Generate all consecutive element subarrays from a JavaScript array

Getting a single element from an array is easy, but what if you want to get all possible n-tuples of consecutive elements from an array? This is a fairly uncommon problem, yet it can be solved with a simple function.

Arrays of consecutive elements

All you need to do is use Array.prototype.map() in order to map each element to an array of n consecutive elements, using Array.prototype.slice() to extract the subarray.
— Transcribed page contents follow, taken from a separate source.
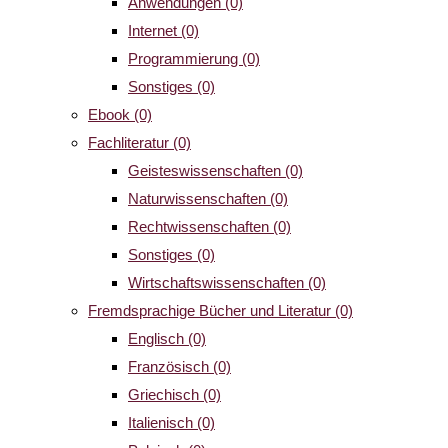
Anwendungen
(0)
Internet
(0)
Programmierung
(0)
Sonstiges
(0)
Ebook
(0)
Fachliteratur
(0)
Geisteswissenschaften
(0)
Naturwissenschaften
(0)
Rechtwissenschaften
(0)
Sonstiges
(0)
Wirtschaftswissenschaften
(0)
Fremdsprachige Bücher und Literatur
(0)
Englisch
(0)
Französisch
(0)
Griechisch
(0)
Italienisch
(0)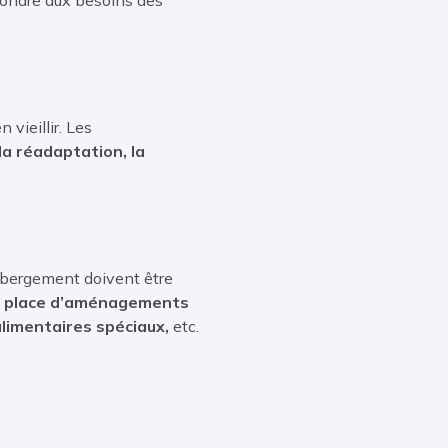
vieillir. Les
 la réadaptation, la
ébergement doivent être
n place d’aménagements
alimentaires spéciaux,
etc.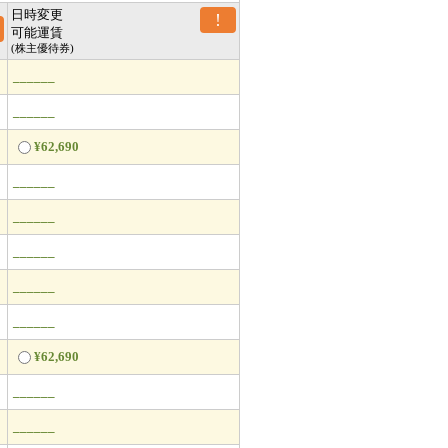
日時変更
!
可能運賃
(株主優待券)
______
______
¥62,690
______
______
______
______
______
¥62,690
______
______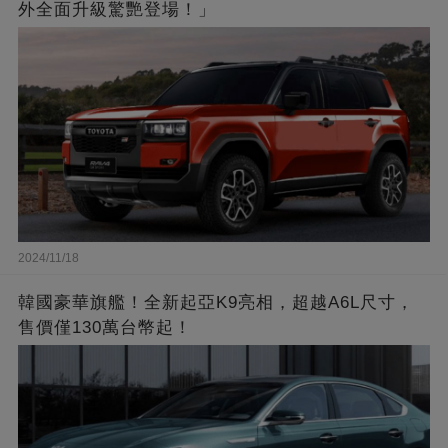
外全面升級驚艷登場！」
2024/11/18
韓國豪華旗艦！全新起亞K9亮相，超越A6L尺寸，
售價僅130萬台幣起！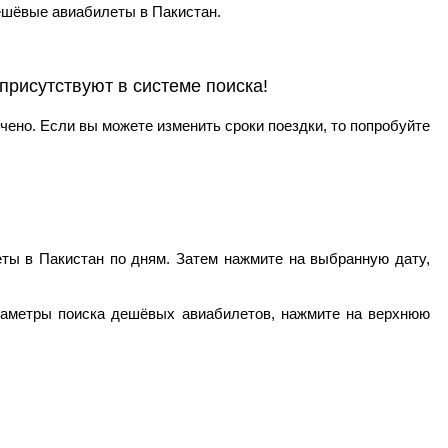
ешёвые авиабилеты в Пакистан.
рисутствуют в системе поиска!
чено. Если вы можете изменить сроки поездки, то попробуйте
ты в Пакистан по дням. Затем нажмите на выбранную дату,
араметры поиска дешёвых авиабилетов, нажмите на верхнюю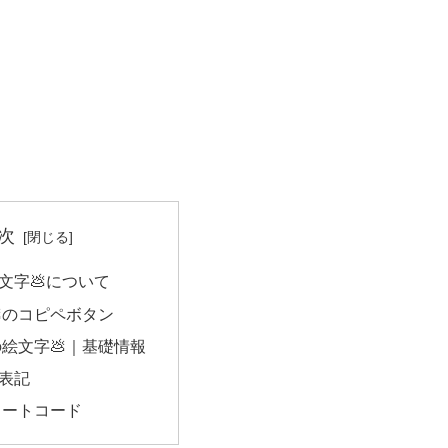
次
文字💩について
のコピペボタン
絵文字💩｜基礎情報
e表記
ョートコード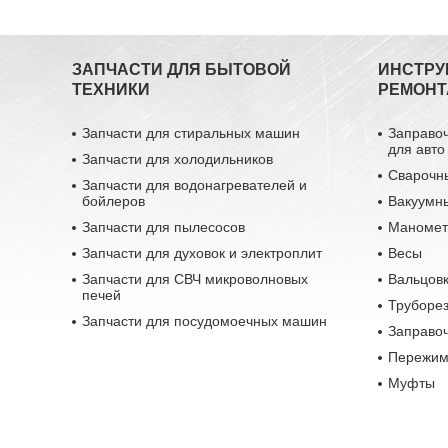
ЗАПЧАСТИ ДЛЯ БЫТОВОЙ
ИНСТРУ
ТЕХНИКИ
РЕМОНТ
Запчасти для стиральных машин
Заправо
для авто
Запчасти для холодильников
Сварочн
Запчасти для водонагревателей и
бойлеров
Вакуумн
Запчасти для пылесосов
Маномет
Запчасти для духовок и электроплит
Весы
Запчасти для СВЧ микроволновых
Вальцовк
печей
Труборе
Запчасти для посудомоечных машин
Заправо
Пережим
Муфты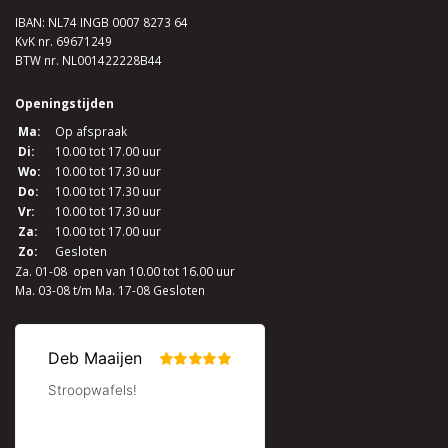
IBAN: NL74 INGB 0007 8273 64
KvK nr. 69671249
BTW nr. NL001422228B44
Openingstijden
Ma:
Op afspraak
Di:
10.00 tot 17.00 uur
Wo:
10.00 tot 17.30 uur
Do:
10.00 tot 17.30 uur
Vr:
10.00 tot 17.30 uur
Za:
10.00 tot 17.00 uur
Zo:
Gesloten
Za. 01-08 open van 10.00 tot 16.00 uur
Ma. 03-08 t/m Ma. 17-08 Gesloten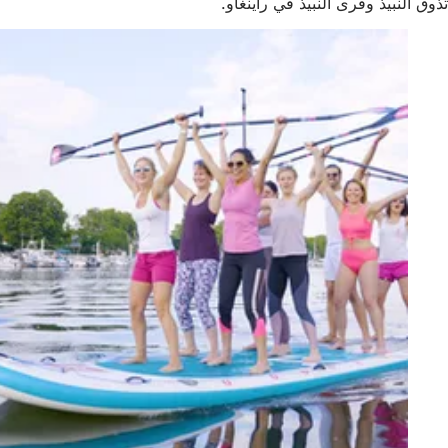
تذوق النبيذ وقرى النبيذ في راينغاو.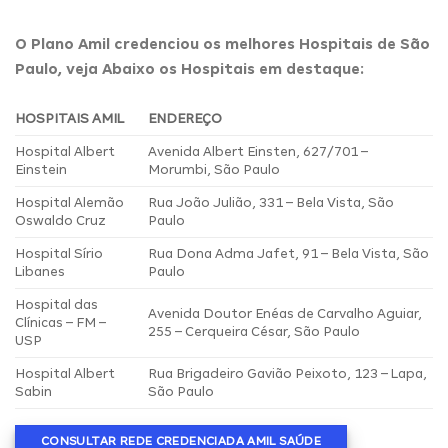
O Plano Amil credenciou os melhores Hospitais de São
Paulo, veja Abaixo os Hospitais em destaque:
HOSPITAIS AMIL
ENDEREÇO
Hospital Albert
Avenida Albert Einsten, 627/701 –
Einstein
Morumbi, São Paulo
Hospital Alemão
Rua João Julião, 331 – Bela Vista, São
Oswaldo Cruz
Paulo
Hospital Sírio
Rua Dona Adma Jafet, 91 – Bela Vista, São
Libanes
Paulo
Hospital das
Avenida Doutor Enéas de Carvalho Aguiar,
Clínicas – FM –
255 – Cerqueira César, São Paulo
USP
Hospital Albert
Rua Brigadeiro Gavião Peixoto, 123 – Lapa,
Sabin
São Paulo
CONSULTAR REDE CREDENCIADA AMIL SAÚDE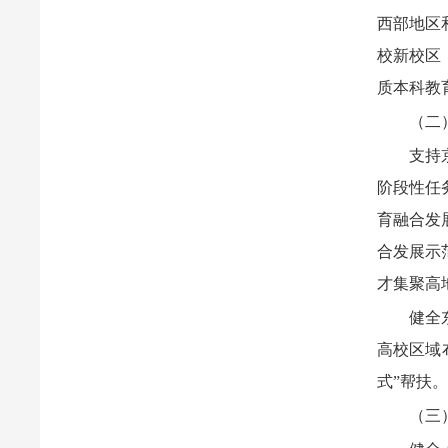
西部地区
校新校区
质本科教
（二
支持
阶段性任
育融合发
合发展示
才集聚高
健全
高校区域
式”帮扶
（三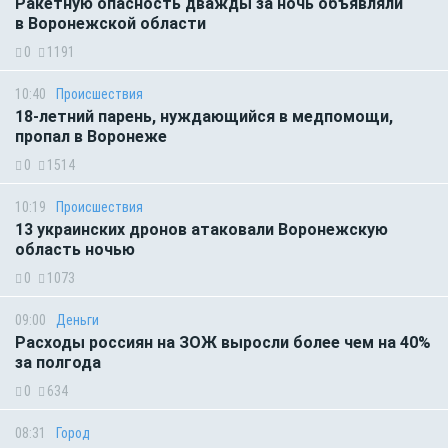
Ракетную опасность дважды за ночь объявляли
в Воронежской области
0
1191
10:40
Происшествия
18-летний парень, нуждающийся в медпомощи,
пропал в Воронеже
0
1514
10:19
Происшествия
13 украинских дронов атаковали Воронежскую
область ночью
0
1073
09:00
Деньги
Расходы россиян на ЗОЖ выросли более чем на 40%
за полгода
0
634
08:31
Город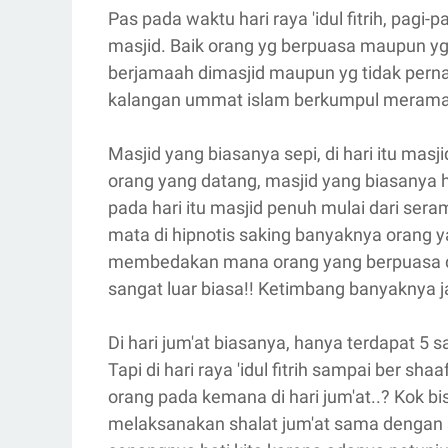
Pas pada waktu hari raya 'idul fitrih, pagi
masjid. Baik orang yg berpuasa maupun yg 
berjamaah dimasjid maupun yg tidak pernah 
kalangan ummat islam berkumpul merama
Masjid yang biasanya sepi, di hari itu ma
orang yang datang, masjid yang biasanya 
pada hari itu masjid penuh mulai dari ser
mata di hipnotis saking banyaknya orang y
membedakan mana orang yang berpuasa d
sangat luar biasa!! Ketimbang banyaknya j
Di hari jum'at biasanya, hanya terdapat 5
Tapi di hari raya 'idul fitrih sampai ber sha
orang pada kemana di hari jum'at..? Kok b
melaksanakan shalat jum'at sama dengan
In order to make sure no subarrays with fewer than n elements are returned, you can use Array.prototype.slice() to remove the first n - 1 elements.

Finally, you can use Array.prototype.length to check if the length of the array is greater than n and return an empty array if it is not.

const aperture = (n, arr) =>
  n > arr.length
    ? []
    : arr.slice(n - 1).map((v, i) => arr.slice(i, i + n));

aperture(2, [1, 2, 3, 4]); // [[1, 2], [2, 3], [3, 4]]
aperture(3, [1, 2, 3, 4]); // [[1, 2, 3], [2, 3, 4]]
aperture(5, [1, 2, 3, 4]); // []

Mapped arrays of consecutive elements

Subsequently, if you want to apply a function to each of the subarrays, you can simply apply the function to each subarray during the mapping process.

const apertureMap = (arr, n, fn) =>
  n > arr.length
    ? []
    arr.slice(n - 1).map((v, i) => fn(arr.slice(i, i + n)));

apertureMap([1, 2, 3, 4, 5, 6, 7, 8, 9, 10], 3, x => x.join('-'));
// ['1-2-3', '2-3-4', '3-4-5', '4-5-6', '5-6-7', '6-7-8', '7-8-9', '8-9-10'];